Pictures paired with source code:
-- -- --

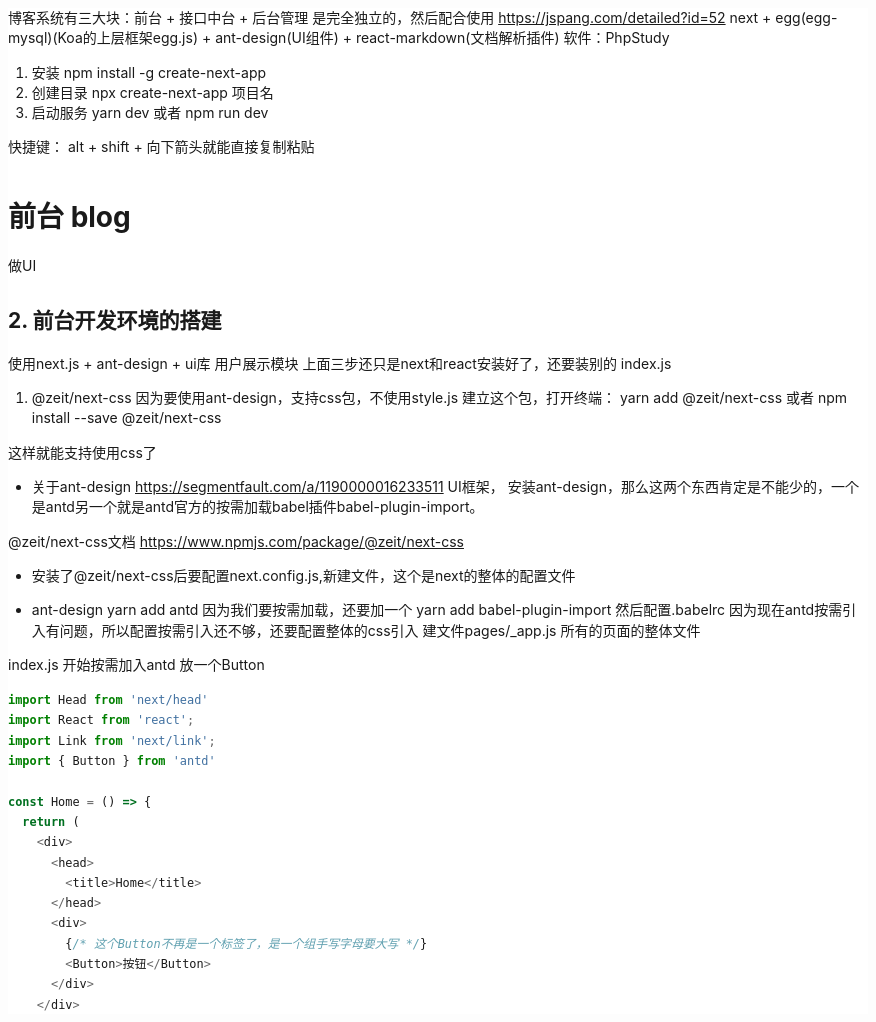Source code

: 博客系统有三大块：前台 + 接口中台 + 后台管理 是完全独立的，然后配合使用
https://jspang.com/detailed?id=52
next + egg(egg-mysql)(Koa的上层框架egg.js) + ant-design(UI组件) + react-markdown(文档解析插件)
软件：PhpStudy
1. 安装 
npm install -g create-next-app
2. 创建目录
npx create-next-app 项目名
3. 启动服务
yarn dev 或者 npm run dev

快捷键：
alt + shift + 向下箭头就能直接复制粘贴
# 前台 blog
做UI
## 2. 前台开发环境的搭建
使用next.js + ant-design + ui库
用户展示模块
上面三步还只是next和react安装好了，还要装别的
index.js
1.  @zeit/next-css
因为要使用ant-design，支持css包，不使用style.js
建立这个包，打开终端：
yarn add @zeit/next-css 或者 npm install --save @zeit/next-css

这样就能支持使用css了
- 关于ant-design 
https://segmentfault.com/a/1190000016233511
UI框架，
安装ant-design，那么这两个东西肯定是不能少的，一个是antd另一个就是antd官方的按需加载babel插件babel-plugin-import。

@zeit/next-css文档
https://www.npmjs.com/package/@zeit/next-css

- 安装了@zeit/next-css后要配置next.config.js,新建文件，这个是next的整体的配置文件

- ant-design
yarn add antd
因为我们要按需加载，还要加一个
yarn add babel-plugin-import
然后配置.babelrc
因为现在antd按需引入有问题，所以配置按需引入还不够，还要配置整体的css引入
建文件pages/_app.js 所有的页面的整体文件

index.js
开始按需加入antd
放一个Button
```js
import Head from 'next/head'
import React from 'react';
import Link from 'next/link';
import { Button } from 'antd'

const Home = () => {
  return (
    <div>
      <head>
        <title>Home</title>
      </head>
      <div>
        {/* 这个Button不再是一个标签了，是一个组手写字母要大写 */}
        <Button>按钮</Button>
      </div>
    </div>
```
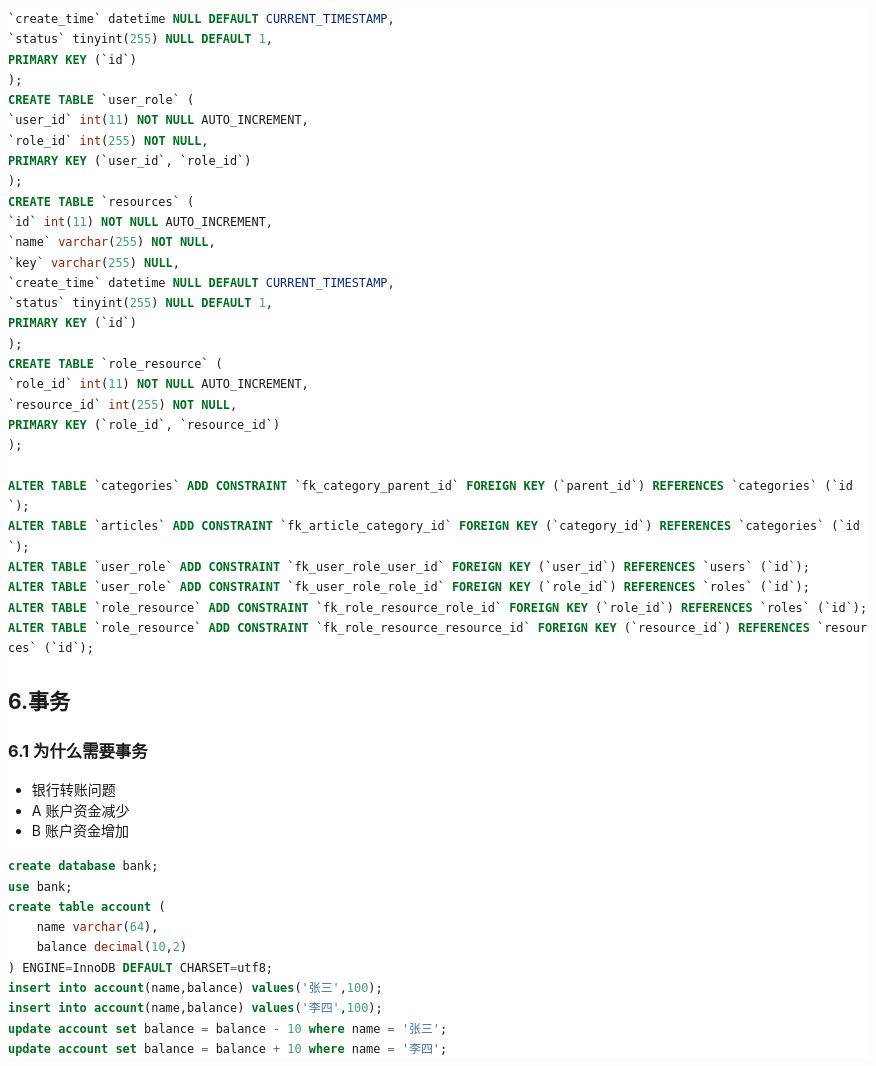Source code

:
 ```sql
`create_time` datetime NULL DEFAULT CURRENT_TIMESTAMP,
`status` tinyint(255) NULL DEFAULT 1,
PRIMARY KEY (`id`)
);
CREATE TABLE `user_role` (
`user_id` int(11) NOT NULL AUTO_INCREMENT,
`role_id` int(255) NOT NULL,
PRIMARY KEY (`user_id`, `role_id`)
);
CREATE TABLE `resources` (
`id` int(11) NOT NULL AUTO_INCREMENT,
`name` varchar(255) NOT NULL,
`key` varchar(255) NULL,
`create_time` datetime NULL DEFAULT CURRENT_TIMESTAMP,
`status` tinyint(255) NULL DEFAULT 1,
PRIMARY KEY (`id`)
);
CREATE TABLE `role_resource` (
`role_id` int(11) NOT NULL AUTO_INCREMENT,
`resource_id` int(255) NOT NULL,
PRIMARY KEY (`role_id`, `resource_id`)
);

ALTER TABLE `categories` ADD CONSTRAINT `fk_category_parent_id` FOREIGN KEY (`parent_id`) REFERENCES `categories` (`id`);
ALTER TABLE `articles` ADD CONSTRAINT `fk_article_category_id` FOREIGN KEY (`category_id`) REFERENCES `categories` (`id`);
ALTER TABLE `user_role` ADD CONSTRAINT `fk_user_role_user_id` FOREIGN KEY (`user_id`) REFERENCES `users` (`id`);
ALTER TABLE `user_role` ADD CONSTRAINT `fk_user_role_role_id` FOREIGN KEY (`role_id`) REFERENCES `roles` (`id`);
ALTER TABLE `role_resource` ADD CONSTRAINT `fk_role_resource_role_id` FOREIGN KEY (`role_id`) REFERENCES `roles` (`id`);
ALTER TABLE `role_resource` ADD CONSTRAINT `fk_role_resource_resource_id` FOREIGN KEY (`resource_id`) REFERENCES `resources` (`id`);
```

## 6.事务

### 6.1 为什么需要事务

- 银行转账问题
- A 账户资金减少
- B 账户资金增加

```sql
create database bank;
use bank;
create table account (
    name varchar(64),
    balance decimal(10,2)
) ENGINE=InnoDB DEFAULT CHARSET=utf8;
insert into account(name,balance) values('张三',100);
insert into account(name,balance) values('李四',100);
update account set balance = balance - 10 where name = '张三';
update account set balance = balance + 10 where name = '李四';
```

-- -- --

**What you are asked to do**:
Go through the records above and, whenever a line includes the word "account", copy it.

**Solution to this task**:
create table account (
insert into account(name,balance) values('张三',100);
insert into account(name,balance) values('李四',100);
update account set balance = balance - 10 where name = '张三';
update account set balance = balance + 10 where name = '李四';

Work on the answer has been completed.